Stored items

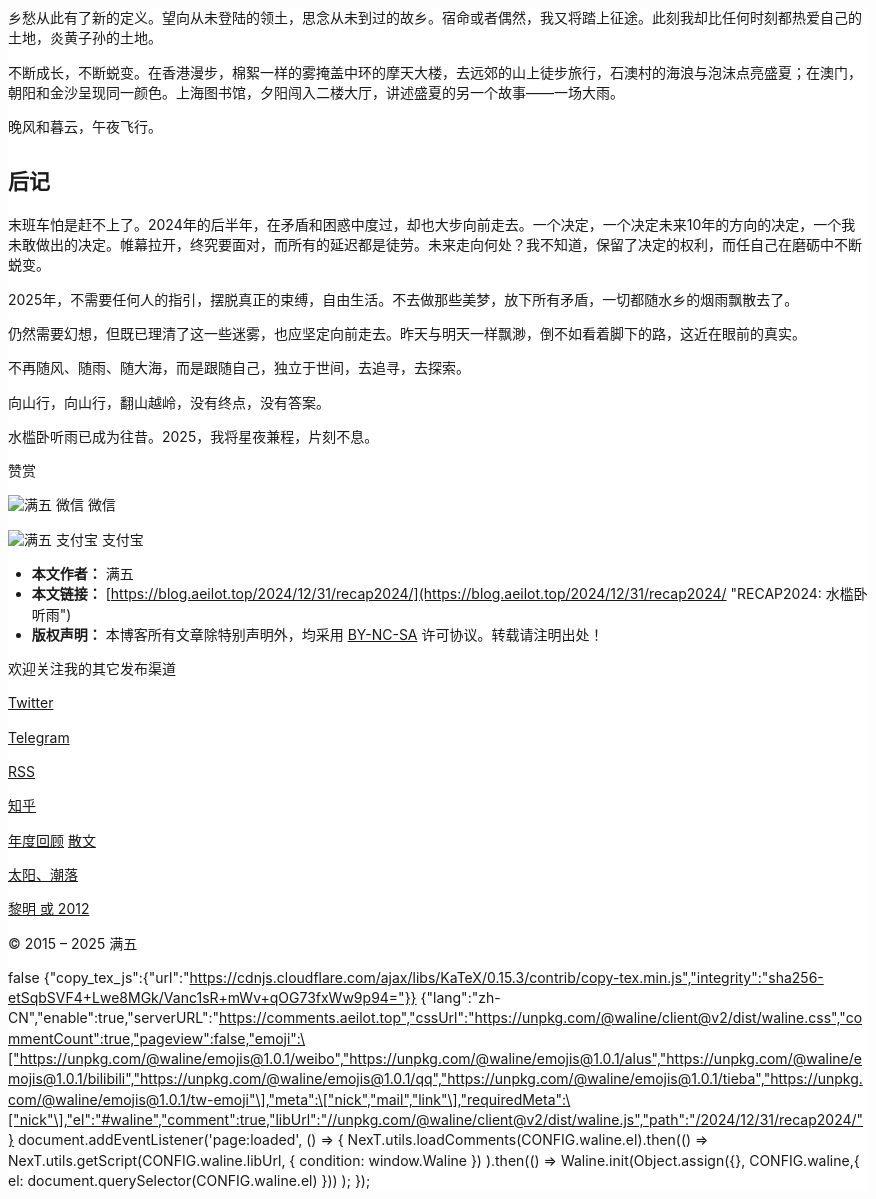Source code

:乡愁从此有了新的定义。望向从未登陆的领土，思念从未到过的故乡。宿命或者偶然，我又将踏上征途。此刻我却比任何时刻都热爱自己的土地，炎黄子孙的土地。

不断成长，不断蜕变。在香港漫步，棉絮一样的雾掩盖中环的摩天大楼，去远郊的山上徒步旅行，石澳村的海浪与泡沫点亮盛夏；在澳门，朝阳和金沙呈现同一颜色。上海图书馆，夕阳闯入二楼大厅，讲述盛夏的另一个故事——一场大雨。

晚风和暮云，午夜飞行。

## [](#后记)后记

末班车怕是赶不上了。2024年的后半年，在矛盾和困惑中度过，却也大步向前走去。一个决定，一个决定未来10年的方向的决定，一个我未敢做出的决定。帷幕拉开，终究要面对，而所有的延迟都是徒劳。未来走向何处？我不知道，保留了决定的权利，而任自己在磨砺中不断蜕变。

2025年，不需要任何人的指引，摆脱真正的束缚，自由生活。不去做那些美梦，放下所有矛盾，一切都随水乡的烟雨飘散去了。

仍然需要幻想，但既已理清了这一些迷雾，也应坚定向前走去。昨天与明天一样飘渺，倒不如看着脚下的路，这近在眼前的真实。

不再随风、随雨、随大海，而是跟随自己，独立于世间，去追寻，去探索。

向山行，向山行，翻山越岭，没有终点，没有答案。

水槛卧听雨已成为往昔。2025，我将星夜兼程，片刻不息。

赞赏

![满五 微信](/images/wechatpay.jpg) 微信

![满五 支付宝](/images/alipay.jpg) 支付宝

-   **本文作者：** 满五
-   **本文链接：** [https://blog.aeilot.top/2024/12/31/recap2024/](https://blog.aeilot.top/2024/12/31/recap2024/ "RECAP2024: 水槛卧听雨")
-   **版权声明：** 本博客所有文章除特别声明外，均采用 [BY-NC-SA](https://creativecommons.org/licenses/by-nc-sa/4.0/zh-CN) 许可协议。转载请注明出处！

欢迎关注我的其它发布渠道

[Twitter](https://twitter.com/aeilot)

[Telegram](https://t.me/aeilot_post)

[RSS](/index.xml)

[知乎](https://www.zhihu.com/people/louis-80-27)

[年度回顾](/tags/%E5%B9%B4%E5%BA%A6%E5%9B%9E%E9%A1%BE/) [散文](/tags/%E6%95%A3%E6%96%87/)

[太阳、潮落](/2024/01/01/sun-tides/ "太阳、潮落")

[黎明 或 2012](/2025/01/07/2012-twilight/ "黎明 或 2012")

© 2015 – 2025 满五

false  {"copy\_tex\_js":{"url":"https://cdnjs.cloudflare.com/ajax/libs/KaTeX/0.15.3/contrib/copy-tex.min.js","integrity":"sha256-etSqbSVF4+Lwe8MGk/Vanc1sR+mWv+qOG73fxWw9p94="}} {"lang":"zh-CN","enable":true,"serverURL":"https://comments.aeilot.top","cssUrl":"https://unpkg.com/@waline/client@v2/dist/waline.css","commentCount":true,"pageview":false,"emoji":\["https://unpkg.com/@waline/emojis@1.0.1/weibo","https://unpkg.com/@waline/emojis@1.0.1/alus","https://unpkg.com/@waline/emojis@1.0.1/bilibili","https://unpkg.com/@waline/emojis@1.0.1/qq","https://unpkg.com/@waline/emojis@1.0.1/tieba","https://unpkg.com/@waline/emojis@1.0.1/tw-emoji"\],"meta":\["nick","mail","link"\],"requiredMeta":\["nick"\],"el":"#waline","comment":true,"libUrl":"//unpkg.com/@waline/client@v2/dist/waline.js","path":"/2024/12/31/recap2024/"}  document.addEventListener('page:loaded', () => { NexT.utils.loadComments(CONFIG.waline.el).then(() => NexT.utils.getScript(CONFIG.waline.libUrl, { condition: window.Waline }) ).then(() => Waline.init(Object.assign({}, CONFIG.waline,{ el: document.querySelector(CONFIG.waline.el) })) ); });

> DIRECTIVE
Transcribe all of the lines above character for character, leaving the pictures out of your answer.

> SOLUTION TO THIS TASK
Source code

:乡愁从此有了新的定义。望向从未登陆的领土，思念从未到过的故乡。宿命或者偶然，我又将踏上征途。此刻我却比任何时刻都热爱自己的土地，炎黄子孙的土地。

不断成长，不断蜕变。在香港漫步，棉絮一样的雾掩盖中环的摩天大楼，去远郊的山上徒步旅行，石澳村的海浪与泡沫点亮盛夏；在澳门，朝阳和金沙呈现同一颜色。上海图书馆，夕阳闯入二楼大厅，讲述盛夏的另一个故事——一场大雨。

晚风和暮云，午夜飞行。

## [](#后记)后记

末班车怕是赶不上了。2024年的后半年，在矛盾和困惑中度过，却也大步向前走去。一个决定，一个决定未来10年的方向的决定，一个我未敢做出的决定。帷幕拉开，终究要面对，而所有的延迟都是徒劳。未来走向何处？我不知道，保留了决定的权利，而任自己在磨砺中不断蜕变。

2025年，不需要任何人的指引，摆脱真正的束缚，自由生活。不去做那些美梦，放下所有矛盾，一切都随水乡的烟雨飘散去了。

仍然需要幻想，但既已理清了这一些迷雾，也应坚定向前走去。昨天与明天一样飘渺，倒不如看着脚下的路，这近在眼前的真实。

不再随风、随雨、随大海，而是跟随自己，独立于世间，去追寻，去探索。

向山行，向山行，翻山越岭，没有终点，没有答案。

水槛卧听雨已成为往昔。2025，我将星夜兼程，片刻不息。

赞赏

![满五 微信](/images/wechatpay.jpg) 微信

![满五 支付宝](/images/alipay.jpg) 支付宝

-   **本文作者：** 满五
-   **本文链接：** [https://blog.aeilot.top/2024/12/31/recap2024/](https://blog.aeilot.top/2024/12/31/recap2024/ "RECAP2024: 水槛卧听雨")
-   **版权声明：** 本博客所有文章除特别声明外，均采用 [BY-NC-SA](https://creativecommons.org/licenses/by-nc-sa/4.0/zh-CN) 许可协议。转载请注明出处！

欢迎关注我的其它发布渠道

[Twitter](https://twitter.com/aeilot)

[Telegram](https://t.me/aeilot_post)

[RSS](/index.xml)

[知乎](https://www.zhihu.com/people/louis-80-27)

[年度回顾](/tags/%E5%B9%B4%E5%BA%A6%E5%9B%9E%E9%A1%BE/) [散文](/tags/%E6%95%A3%E6%96%87/)

[太阳、潮落](/2024/01/01/sun-tides/ "太阳、潮落")

[黎明 或 2012](/2025/01/07/2012-twilight/ "黎明 或 2012")

© 2015 – 2025 满五

false  {"copy\_tex\_js":{"url":"https://cdnjs.cloudflare.com/ajax/libs/KaTeX/0.15.3/contrib/copy-tex.min.js","integrity":"sha256-etSqbSVF4+Lwe8MGk/Vanc1sR+mWv+qOG73fxWw9p94="}} {"lang":"zh-CN","enable":true,"serverURL":"https://comments.aeilot.top","cssUrl":"https://unpkg.com/@waline/client@v2/dist/waline.css","commentCount":true,"pageview":false,"emoji":\["https://unpkg.com/@waline/emojis@1.0.1/weibo","https://unpkg.com/@waline/emojis@1.0.1/alus","https://unpkg.com/@waline/emojis@1.0.1/bilibili","https://unpkg.com/@waline/emojis@1.0.1/qq","https://unpkg.com/@waline/emojis@1.0.1/tieba","https://unpkg.com/@waline/emojis@1.0.1/tw-emoji"\],"meta":\["nick","mail","link"\],"requiredMeta":\["nick"\],"el":"#waline","comment":true,"libUrl":"//unpkg.com/@waline/client@v2/dist/waline.js","path":"/2024/12/31/recap2024/"}  document.addEventListener('page:loaded', () => { NexT.utils.loadComments(CONFIG.waline.el).then(() => NexT.utils.getScript(CONFIG.waline.libUrl, { condition: window.Waline }) ).then(() => Waline.init(Object.assign({}, CONFIG.waline,{ el: document.querySelector(CONFIG.waline.el) })) ); });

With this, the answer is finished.